For whipping women in Salisbury town!"

Massachusetts property records substantiate that Major Pike was one of the owners of Nantucket who gave that island to the Quakers as a place of seclusion in which they would be less likely to be persecuted.

== Role in Salem witchcraft crisis ==
By 1692, Robert Pike had risen to the office of Assistant to the General Court. In that role, he was directed to take depositions of both the accused and the accuser, for the immediate region around Salisbury, during the witchcraft crisis of 1692. In May, he took notes regarding the stories and accusations against Susannah Martin of neighbouring Amesbury. More depositions against her followed in June.

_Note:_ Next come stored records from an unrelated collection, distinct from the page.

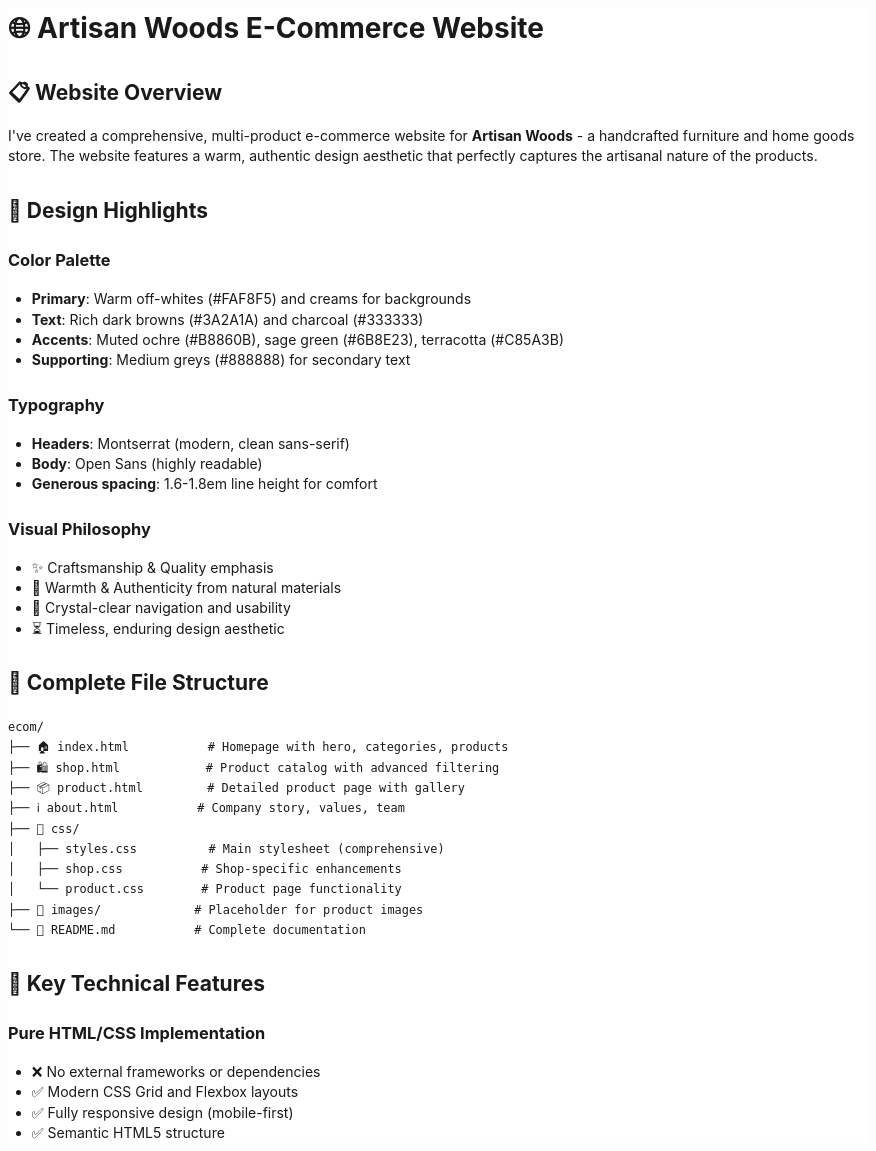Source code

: # 🌐 Artisan Woods E-Commerce Website

## 📋 Website Overview

I've created a comprehensive, multi-product e-commerce website for **Artisan Woods** - a handcrafted furniture and home goods store. The website features a warm, authentic design aesthetic that perfectly captures the artisanal nature of the products.

## 🎨 Design Highlights

### **Color Palette**
- **Primary**: Warm off-whites (#FAF8F5) and creams for backgrounds
- **Text**: Rich dark browns (#3A2A1A) and charcoal (#333333)  
- **Accents**: Muted ochre (#B8860B), sage green (#6B8E23), terracotta (#C85A3B)
- **Supporting**: Medium greys (#888888) for secondary text

### **Typography**
- **Headers**: Montserrat (modern, clean sans-serif)
- **Body**: Open Sans (highly readable)
- **Generous spacing**: 1.6-1.8em line height for comfort

### **Visual Philosophy**
- ✨ Craftsmanship & Quality emphasis
- 🌿 Warmth & Authenticity from natural materials
- 🎯 Crystal-clear navigation and usability
- ⏳ Timeless, enduring design aesthetic

## 📁 Complete File Structure

```
ecom/
├── 🏠 index.html           # Homepage with hero, categories, products
├── 🛍️ shop.html            # Product catalog with advanced filtering
├── 📦 product.html         # Detailed product page with gallery
├── ℹ️ about.html           # Company story, values, team
├── 📁 css/
│   ├── styles.css          # Main stylesheet (comprehensive)
│   ├── shop.css           # Shop-specific enhancements
│   └── product.css        # Product page functionality
├── 📁 images/             # Placeholder for product images
└── 📖 README.md           # Complete documentation
```

## 🔧 Key Technical Features

### **Pure HTML/CSS Implementation**
- ❌ No external frameworks or dependencies
- ✅ Modern CSS Grid and Flexbox layouts
- ✅ Fully responsive design (mobile-first)
- ✅ Semantic HTML5 structure

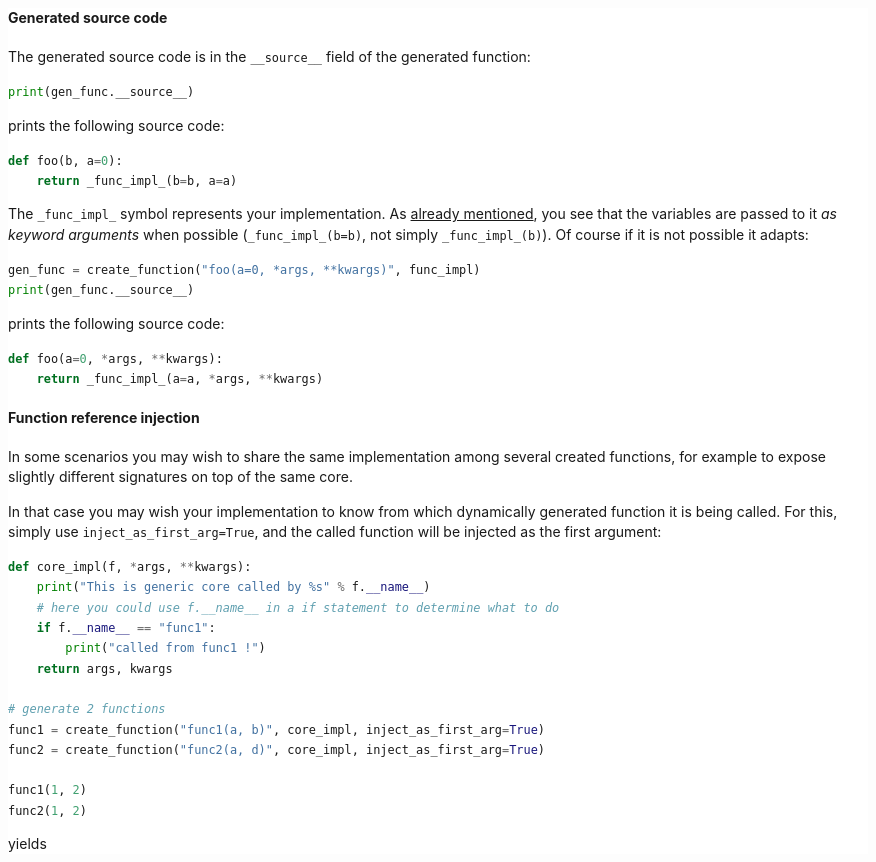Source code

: #### Generated source code

The generated source code is in the `__source__` field of the generated function:

```python
print(gen_func.__source__)
```

prints the following source code:

```python
def foo(b, a=0):
    return _func_impl_(b=b, a=a)

```

The `_func_impl_` symbol represents your implementation. As [already mentioned](#arguments_mapping), you see that the variables are passed to it *as keyword arguments* when possible (`_func_impl_(b=b)`, not simply `_func_impl_(b)`). Of course if it is not possible it adapts:

```python
gen_func = create_function("foo(a=0, *args, **kwargs)", func_impl)
print(gen_func.__source__)
```

prints the following source code:

```python
def foo(a=0, *args, **kwargs):
    return _func_impl_(a=a, *args, **kwargs)
```

#### Function reference injection

In some scenarios you may wish to share the same implementation among several created functions, for example to expose slightly different signatures on top of the same core.

In that case you may wish your implementation to know from which dynamically generated function it is being called. For this, simply use `inject_as_first_arg=True`, and the called function will be injected as the first argument:

```python
def core_impl(f, *args, **kwargs):
    print("This is generic core called by %s" % f.__name__)
    # here you could use f.__name__ in a if statement to determine what to do
    if f.__name__ == "func1":
        print("called from func1 !")
    return args, kwargs

# generate 2 functions
func1 = create_function("func1(a, b)", core_impl, inject_as_first_arg=True)
func2 = create_function("func2(a, d)", core_impl, inject_as_first_arg=True)

func1(1, 2)
func2(1, 2)
```

yields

She was tried and convicted in Boston in late June, then executed by hanging on 19 July, along with Sarah Good, Rebecca Nurse, Elizabeth Howe and Sarah Wildes.

On 26 May 1692, George Herrick brought charges, on behalf of Ann Putnam and Mary Walcott, against Mary Bradbury of Salisbury. The wife of Thomas Bradbury, she was well known and respected by Robert Pike and many others. She was convicted in her final trial of 9 September, despite several witnesses supporting her and a petition on her behalf signed by 115 townspeople. Pike prepared her sworn statement on her behalf, defending her character and good works.

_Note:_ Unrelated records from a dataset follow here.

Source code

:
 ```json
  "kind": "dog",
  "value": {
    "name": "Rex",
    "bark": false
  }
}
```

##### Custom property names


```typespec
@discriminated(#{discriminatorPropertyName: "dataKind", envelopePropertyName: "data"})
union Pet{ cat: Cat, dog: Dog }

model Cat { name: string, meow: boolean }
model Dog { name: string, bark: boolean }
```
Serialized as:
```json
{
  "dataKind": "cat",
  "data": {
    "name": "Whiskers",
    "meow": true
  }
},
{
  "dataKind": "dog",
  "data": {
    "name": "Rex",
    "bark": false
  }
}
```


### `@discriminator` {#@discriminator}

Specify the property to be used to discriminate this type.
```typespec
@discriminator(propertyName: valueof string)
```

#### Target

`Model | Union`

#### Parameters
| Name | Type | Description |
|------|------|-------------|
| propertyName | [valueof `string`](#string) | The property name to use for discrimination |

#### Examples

Prior to Mary Bradbury's conviction, Pike wrote a remarkable letter to Jonathan Corwin, one of the trial judges, in which he composed a tightly reasoned attack upon the use of spectral evidence and the testimony of the "afflicted girls" in general. While Pike, like all Puritans, believed witches and witchcraft existed and were the work of Satan, he was questioning the current methods of the court in determining credibility and guilt. In his letter of 9 August, Pike makes several points:
- Citing 1st Samuel xxviii 13, 14: Any person, virtuous or not, may be in truth a witch.
- A poor reputation does not suggest or substantiate guilt (as with Sarah Good).
- Satan is capable of presenting anyone's spectre to a tormented person (not only a witch's spectre).
- How can it be known if Satan acts with or without the permission of any specific (accused) person.
- It is completely contrary to a witch's well-being for them to practice witchcraft within a courtroom.
- It is likewise contrary for witches to accuse others of witchcraft (as was the case), as "they are all part of Satan's kingdom, which would fall, if divided against itself".

It is not known just how Pike's letter was received, since there is no written response, but with it he became one of the first of several prominent men to question the handling of the witchcraft crisis. Within a few weeks, Thomas Brattle and Samuel Willard of Boston wrote their own manuscripts, using some of the same arguments Pike had made. By October 1692, the activity of the courts was greatly diminished, the executions had ended, and the witchcraft crisis was effectively over.